Importance  Individual placement and support (IPS) seems to be an effective vocational intervention for people with severe mental illness, but its effects have not yet been shown in the Danish welfare model. Also, effects may be enhanced by adding cognitive remediation and work-focused social skills training (IPS with enhancements [IPSE]).

Objectives  To investigate the effects of IPS vs IPSE vs service as usual (SAU) on a population of individuals with severe mental illness in Denmark.

Design, Setting, and Participants  This was an investigator-initiated, 3-group, parallel, assessor-blinded randomized clinical trial that used early-intervention teams or community mental health services in 3 Danish cities to recruit participants with severe mental illness. Participants were randomly assigned to receive IPS, IPSE, or SAU from November 2012 to February 2016, and follow-up continued until August 2017.

Interventions  Participants allocated to the IPS intervention received vocational support per the principles of the IPS model. Participants in the IPSE arm received cognitive remediation and social skills training in addition to IPS. The group receiving SAU received vocational rehabilitation at the Danish job centers.

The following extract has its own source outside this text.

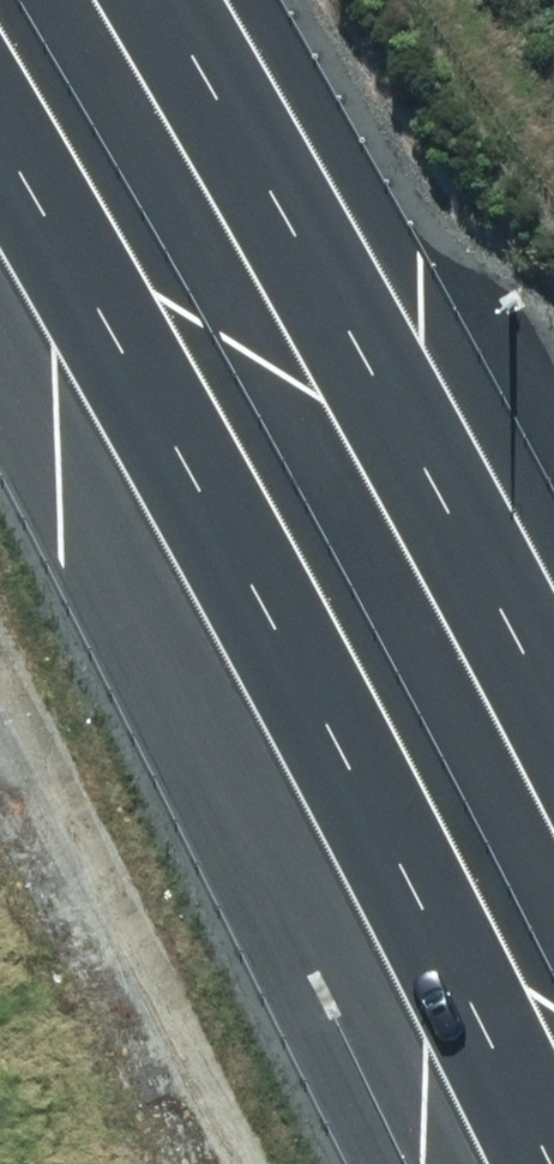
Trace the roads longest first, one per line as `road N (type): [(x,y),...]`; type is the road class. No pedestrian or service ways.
road 1 (motorway): [(553,1163),(476,997),(119,345),(0,145)]
road 2 (motorway): [(155,0),(472,525),(553,697)]

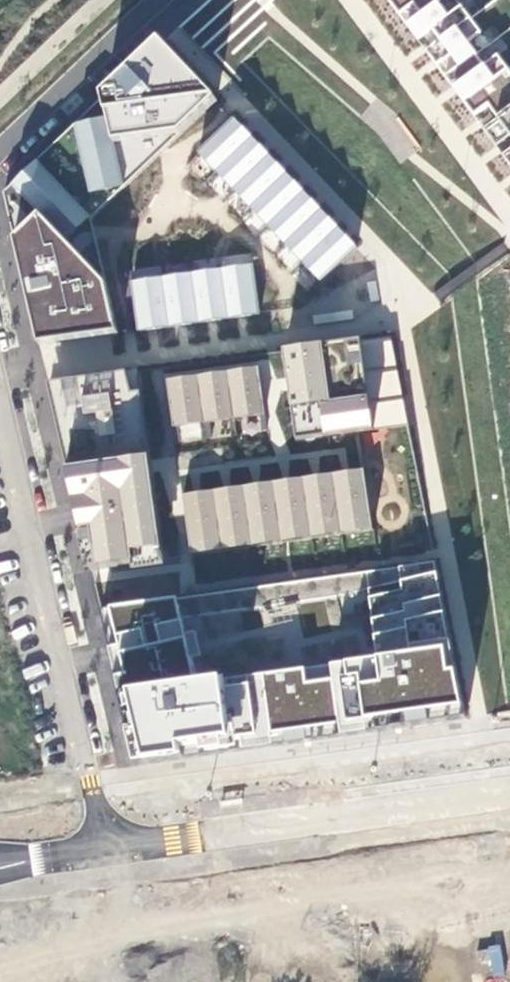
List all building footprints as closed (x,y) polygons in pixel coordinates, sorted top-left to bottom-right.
[(426,52),(435,63),(453,88),(467,107),(473,115),(488,103),(497,116),(509,107),(509,73),(497,53),(484,63),(468,41),(481,32),(458,0),(388,0),(418,40),(432,30),(440,42),(426,52)] [(93,105),(3,191),(13,232),(10,235),(17,262),(37,344),(118,335),(104,279),(91,218),(218,100),(155,31),(96,88),(98,100),(93,105)] [(497,116),(482,127),(495,144),(509,134),(509,135),(509,107),(497,116)] [(319,282),(358,247),(346,234),(328,216),(311,197),(293,179),(276,162),(259,144),(241,125),(232,116),(196,152),(319,282)] [(501,154),(509,166),(509,147),(501,154)] [(130,281),(138,332),(153,330),(184,326),(213,321),(243,317),(260,315),(252,262),(130,281)] [(280,351),(46,380),(62,454),(65,465),(91,570),(129,564),(129,568),(162,563),(162,557),(189,553),(373,530),(358,433),(409,426),(391,337),(360,341),(359,336),(313,343),(280,347),(280,351)] [(106,340),(85,340),(85,356),(105,356),(106,340)] [(121,724),(130,760),(179,755),(239,748),(272,744),(298,740),(339,734),(376,729),(431,720),(465,715),(454,665),(434,560),(177,598),(176,595),(107,604),(107,606),(100,608),(109,643),(106,645),(125,716),(126,722),(121,724)] [(181,571),(148,576),(151,598),(185,593),(181,571)] [(483,974),(502,974),(503,947),(483,947),(483,974)]
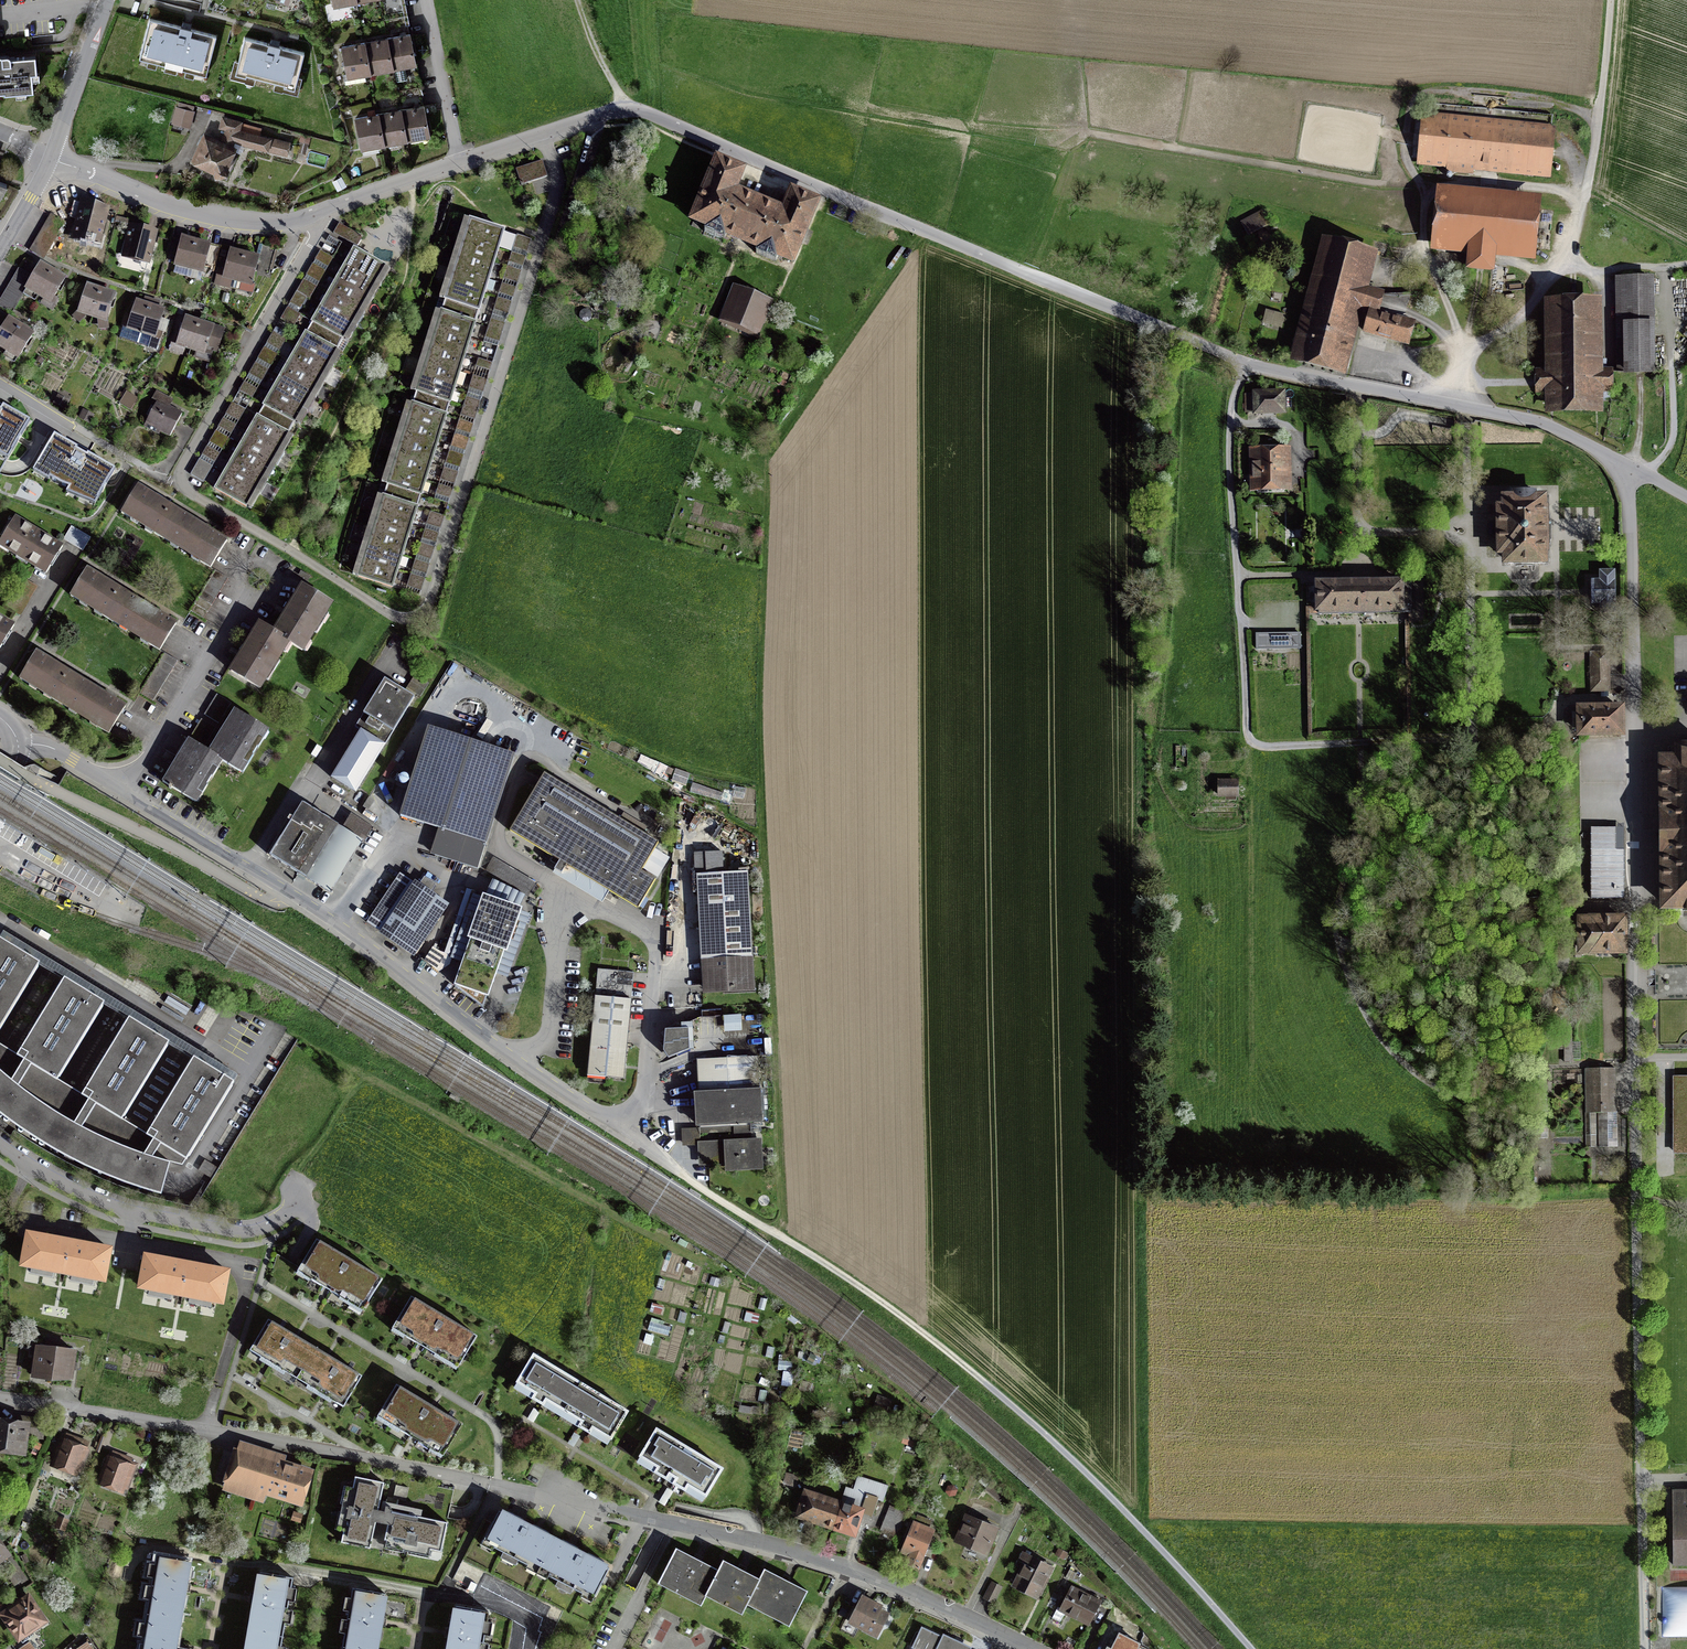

Main Outcomes and Measures  The primary outcome was the number of hours in competitive employment or education during the 18-month follow-up. Secondary outcomes included intergroup differences in employment or education at any point during follow-up; time to employment or education; and cognitive and social functioning, self-esteem, and self-efficacy.

Results  Of the 720 included participants (mean [SD] age, 32.8 [9.9] years; 276 [38.3%] women), 243 received IPS, 238 received IPSE, and 239 received SAU. Most participants (551 [76.5%]) were diagnosed with a schizophrenia spectrum disorder. During the 18-month follow-up, the IPSE group worked or studied a mean (SD) of 488.1 (735.6) hours, compared with 340.8 (573.8) hours in the group receiving SAU (success-rate difference [SRD], 0.151 [95% CI, 0.01-0.295]; P = .016). The mean (SD) in the IPS group was 411 (656.9) (SRD, 0.127 [95% CI, −0.017 to 0.276]; P = .004). There was no difference between IPS and IPSE in any vocational outcomes, and the 3 groups showed no differences in any nonvocational outcomes, except that the IPS and IPSE groups were more satisfied with the services received than the group receiving SAU (IPS vs SAU: SRD, 0.310 [95% CI, 0.167-0.445]); IPSE vs SAU: SRD, 0.341 [95% CI, 0.187-0.478]).

Conclusions and Relevance  Compared with SAU, IPS and IPSE seem to be viable routes to increase employment and education rates in people with severe mental illness in Denmark, but no additional effects were observed by enhancing IPS.

Trial Registration  ClinicalTrials.gov identifier: NCT01722344.